Dataset entries:
== == ==
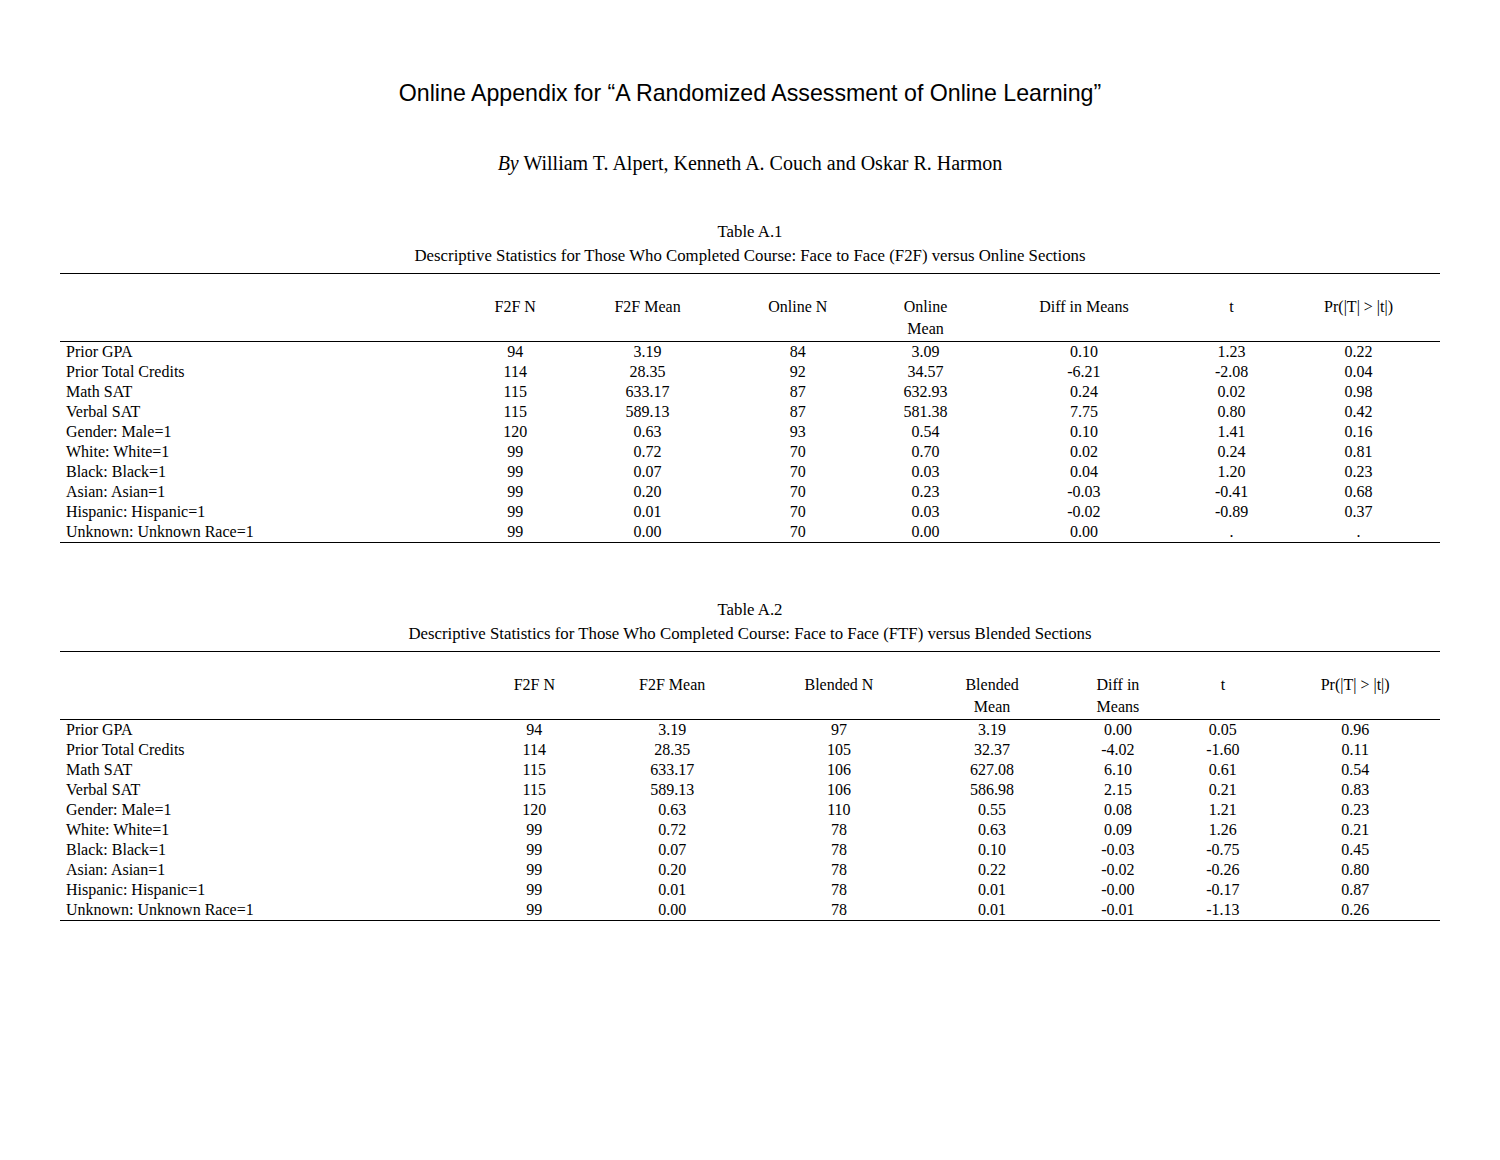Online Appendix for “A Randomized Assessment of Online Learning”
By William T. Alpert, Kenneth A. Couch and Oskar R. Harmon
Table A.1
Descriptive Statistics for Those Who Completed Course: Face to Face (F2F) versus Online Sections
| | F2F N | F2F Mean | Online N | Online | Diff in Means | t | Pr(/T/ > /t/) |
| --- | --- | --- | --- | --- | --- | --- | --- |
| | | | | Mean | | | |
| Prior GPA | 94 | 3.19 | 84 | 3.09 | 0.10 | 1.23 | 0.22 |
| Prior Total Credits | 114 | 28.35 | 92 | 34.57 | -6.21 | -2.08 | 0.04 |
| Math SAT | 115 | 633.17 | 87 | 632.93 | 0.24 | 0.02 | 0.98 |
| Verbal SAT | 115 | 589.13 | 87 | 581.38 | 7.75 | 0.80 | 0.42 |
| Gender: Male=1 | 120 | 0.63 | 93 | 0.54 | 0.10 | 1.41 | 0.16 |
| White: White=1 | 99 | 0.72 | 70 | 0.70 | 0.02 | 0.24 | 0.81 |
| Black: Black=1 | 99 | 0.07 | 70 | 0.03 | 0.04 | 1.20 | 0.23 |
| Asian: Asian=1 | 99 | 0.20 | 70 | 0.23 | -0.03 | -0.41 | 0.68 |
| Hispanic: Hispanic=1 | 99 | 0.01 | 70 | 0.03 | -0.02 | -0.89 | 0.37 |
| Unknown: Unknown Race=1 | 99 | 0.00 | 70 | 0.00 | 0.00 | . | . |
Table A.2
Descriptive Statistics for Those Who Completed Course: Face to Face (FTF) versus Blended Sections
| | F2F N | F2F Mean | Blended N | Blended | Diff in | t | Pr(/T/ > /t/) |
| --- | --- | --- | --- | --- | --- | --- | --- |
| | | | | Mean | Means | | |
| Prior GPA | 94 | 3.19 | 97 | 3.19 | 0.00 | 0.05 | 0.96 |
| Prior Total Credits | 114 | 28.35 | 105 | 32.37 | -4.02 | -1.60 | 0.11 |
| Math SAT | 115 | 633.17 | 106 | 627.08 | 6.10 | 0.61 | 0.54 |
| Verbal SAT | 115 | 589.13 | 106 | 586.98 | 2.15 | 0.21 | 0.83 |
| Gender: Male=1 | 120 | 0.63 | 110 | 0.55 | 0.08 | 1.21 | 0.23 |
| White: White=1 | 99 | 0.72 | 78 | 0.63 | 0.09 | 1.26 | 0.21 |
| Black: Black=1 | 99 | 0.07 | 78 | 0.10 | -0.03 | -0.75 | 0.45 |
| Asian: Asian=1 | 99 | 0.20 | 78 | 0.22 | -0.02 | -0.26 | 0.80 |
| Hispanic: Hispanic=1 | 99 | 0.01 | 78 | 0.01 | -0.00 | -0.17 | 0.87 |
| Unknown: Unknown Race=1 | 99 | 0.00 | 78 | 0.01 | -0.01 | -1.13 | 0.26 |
== == ==
Exercise requirements – Scan the entries above for the word "Course", then copy every line in which it occurs.

Solution to this problem –
Descriptive Statistics for Those Who Completed Course: Face to Face (F2F) versus Online Sections
Descriptive Statistics for Those Who Completed Course: Face to Face (FTF) versus Blended Sections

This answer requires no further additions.